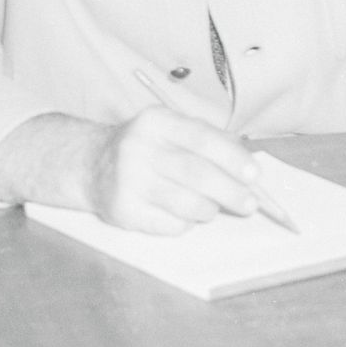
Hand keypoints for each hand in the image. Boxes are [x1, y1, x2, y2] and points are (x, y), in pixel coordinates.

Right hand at [87, 107, 266, 235]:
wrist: (92, 165)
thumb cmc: (149, 148)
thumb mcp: (174, 130)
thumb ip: (212, 143)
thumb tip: (250, 173)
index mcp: (156, 121)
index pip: (201, 139)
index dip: (232, 158)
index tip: (254, 176)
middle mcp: (138, 148)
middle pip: (196, 174)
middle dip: (230, 192)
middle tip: (250, 205)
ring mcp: (128, 181)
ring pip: (187, 204)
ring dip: (208, 209)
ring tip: (209, 205)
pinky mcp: (123, 211)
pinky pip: (171, 225)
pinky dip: (185, 223)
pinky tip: (179, 212)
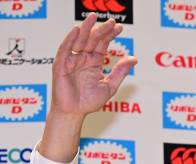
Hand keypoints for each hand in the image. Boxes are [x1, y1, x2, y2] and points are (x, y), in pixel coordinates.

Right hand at [39, 13, 136, 162]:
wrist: (75, 113)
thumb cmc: (89, 102)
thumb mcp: (110, 87)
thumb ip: (120, 72)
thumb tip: (134, 59)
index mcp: (94, 62)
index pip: (103, 44)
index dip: (110, 35)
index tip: (119, 27)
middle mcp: (83, 58)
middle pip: (92, 39)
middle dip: (101, 30)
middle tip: (111, 21)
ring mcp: (72, 60)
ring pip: (79, 41)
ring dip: (85, 28)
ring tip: (93, 17)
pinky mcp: (61, 65)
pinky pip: (65, 50)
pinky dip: (69, 40)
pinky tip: (76, 30)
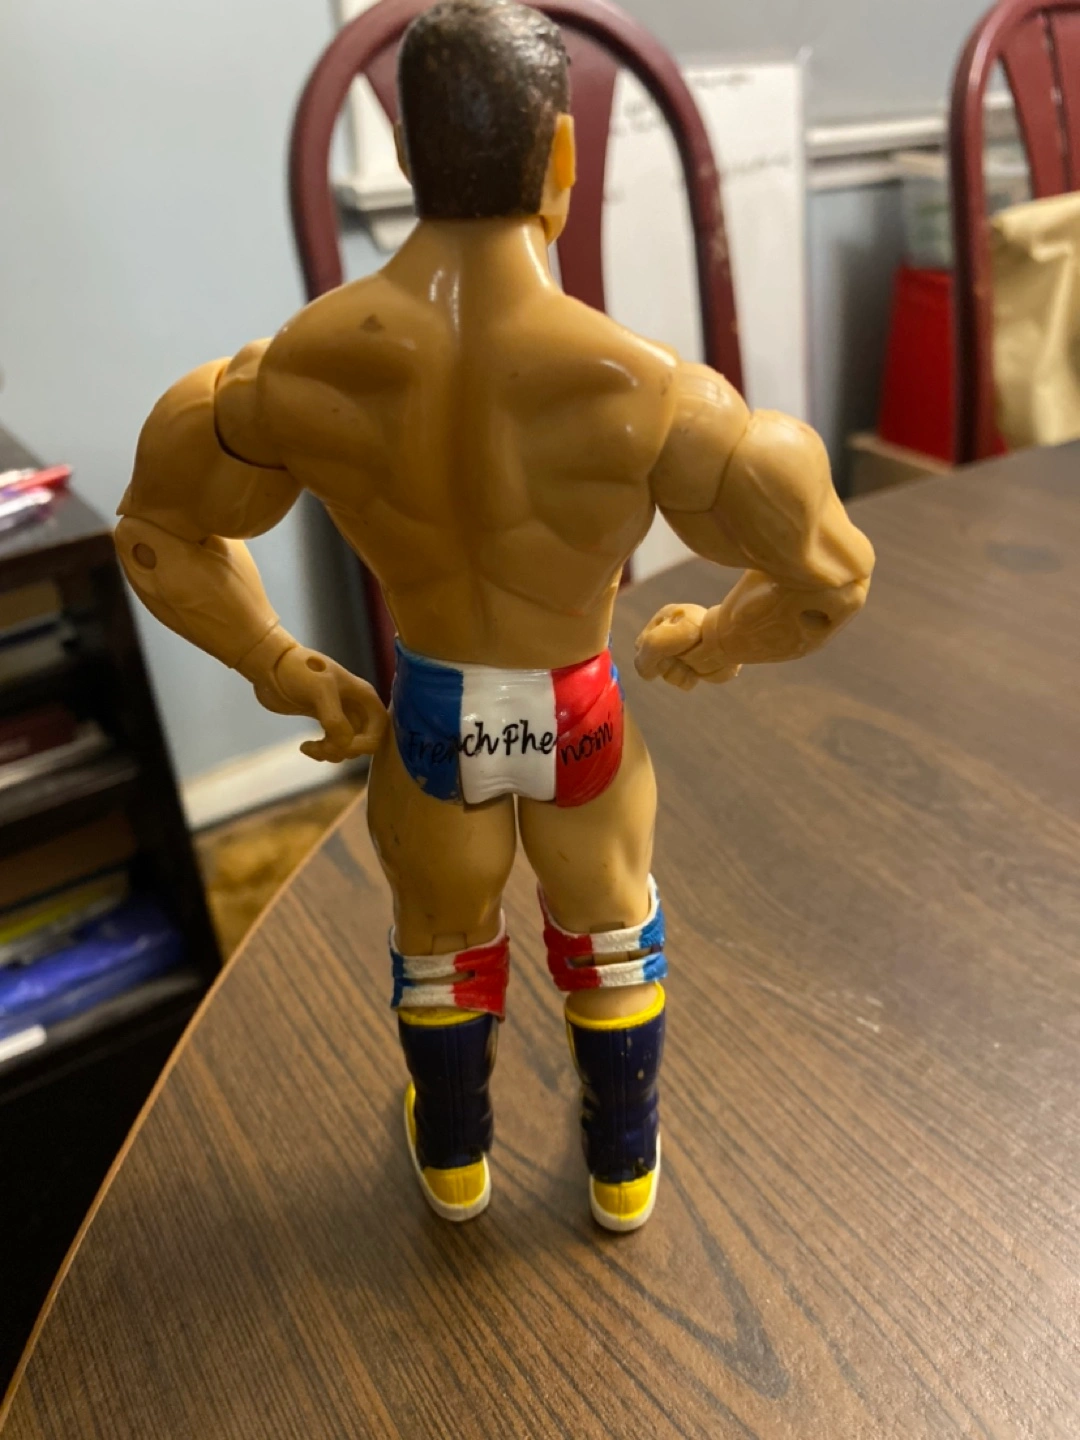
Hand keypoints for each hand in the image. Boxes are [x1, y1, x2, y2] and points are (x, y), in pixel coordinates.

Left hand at [252, 645, 387, 760]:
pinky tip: (306, 747)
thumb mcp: (320, 690)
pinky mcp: (325, 721)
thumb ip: (335, 719)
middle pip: (365, 741)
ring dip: (332, 753)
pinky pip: (333, 745)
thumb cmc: (298, 671)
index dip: (366, 743)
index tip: (343, 746)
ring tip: (311, 747)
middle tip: (323, 747)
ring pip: (348, 746)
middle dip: (345, 749)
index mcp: (363, 696)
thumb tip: (345, 745)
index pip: (380, 728)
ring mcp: (341, 715)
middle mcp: (357, 706)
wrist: (270, 665)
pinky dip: (322, 752)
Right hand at [634, 604, 740, 690]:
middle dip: (665, 665)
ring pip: (669, 675)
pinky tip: (696, 672)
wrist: (726, 640)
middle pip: (655, 663)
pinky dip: (688, 679)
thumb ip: (643, 660)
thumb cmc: (690, 634)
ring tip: (690, 664)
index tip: (661, 655)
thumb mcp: (655, 642)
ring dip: (677, 674)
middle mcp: (673, 636)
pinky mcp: (699, 665)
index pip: (642, 646)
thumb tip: (648, 674)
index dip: (649, 655)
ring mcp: (686, 652)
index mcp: (663, 622)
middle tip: (679, 657)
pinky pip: (684, 681)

━━━━

■ WHAT TO WORK ON:
Copy out every line above without change, dropping the pictures.

■ THE ANSWER:
Hand keypoints for each hand in the image. Boxes are [x1, y1, x2, y2] and points are (x, y), in pixel coordinates.

Right hand at [87, 107, 266, 235]:
wrist: (92, 165)
thumb cmc: (149, 148)
thumb mcp: (174, 130)
thumb ip: (212, 143)
thumb tip: (250, 173)
index mcp: (156, 121)
index pip: (201, 139)
index dip: (232, 158)
index tip: (254, 176)
middle mcp: (138, 148)
middle pip: (196, 174)
middle dip: (230, 192)
middle tip: (250, 205)
ring mcp: (128, 181)
ring pip: (187, 204)
ring dip: (208, 209)
ring tip: (209, 205)
pinky mcp: (123, 211)
pinky pip: (171, 225)
pinky dip: (185, 223)
pinky tip: (179, 212)
Hand keypoints for each hand in the image. Boxes are [x1, y1, x2, y2] and points are (x, y), in pixel coordinates.

Right hand at [39, 13, 136, 162]:
wrist: (75, 113)
thumb cmc: (89, 102)
thumb mcp: (110, 87)
thumb ip: (120, 72)
thumb tip: (134, 59)
index mcp: (94, 62)
index pip: (103, 44)
index dip: (110, 35)
index tip: (119, 27)
middle mcp: (83, 58)
middle pip: (92, 39)
middle dip: (101, 30)
middle tip: (111, 21)
ring mcp: (72, 60)
ring pip: (79, 41)
ring dip: (85, 28)
ring tip: (93, 17)
pinky mcp: (61, 65)
pinky pip: (65, 50)
pinky dip: (69, 40)
pinky tip: (76, 30)
Hand keypoints for each hand in the image. Boxes are [x1, y1, x2, y2] and points are (x, y), in pixel coordinates.

Left hand at [252, 645, 387, 760]:
pinky tip: (306, 747)
thumb mcp: (320, 690)
pinky mcp: (325, 721)
thumb ip: (335, 719)
middle pip: (365, 741)
ring dip: (332, 753)
pinky pip: (333, 745)
thumb cmc: (298, 671)
index dip: (366, 743)
index tip: (343, 746)
ring tip: (311, 747)
middle tip: (323, 747)
ring pip: (348, 746)
middle dip: (345, 749)
index mcp: (363, 696)
thumb tip: (345, 745)
index pip: (380, 728)
ring mcp: (341, 715)
middle mcp: (357, 706)
wrist: (270, 665)
pinky dip: (322, 752)
Right hand at [634, 604, 740, 690]:
middle dip: (665, 665)
ring pip: (669, 675)
pinky tip: (696, 672)
wrist: (726, 640)
middle pip: (655, 663)
pinky dip: (688, 679)
thumb ip: (643, 660)
thumb cmc: (690, 634)
ring tip: (690, 664)
index tip: (661, 655)
thumb mcp: (655, 642)
ring dip: (677, 674)
middle mcp: (673, 636)
pinky mcp: (699, 665)
index pip: (642, 646)
thumb tip: (648, 674)
index dip: (649, 655)
ring mcp: (686, 652)
index mcp: (663, 622)
middle tip: (679, 657)
pinky pip: (684, 681)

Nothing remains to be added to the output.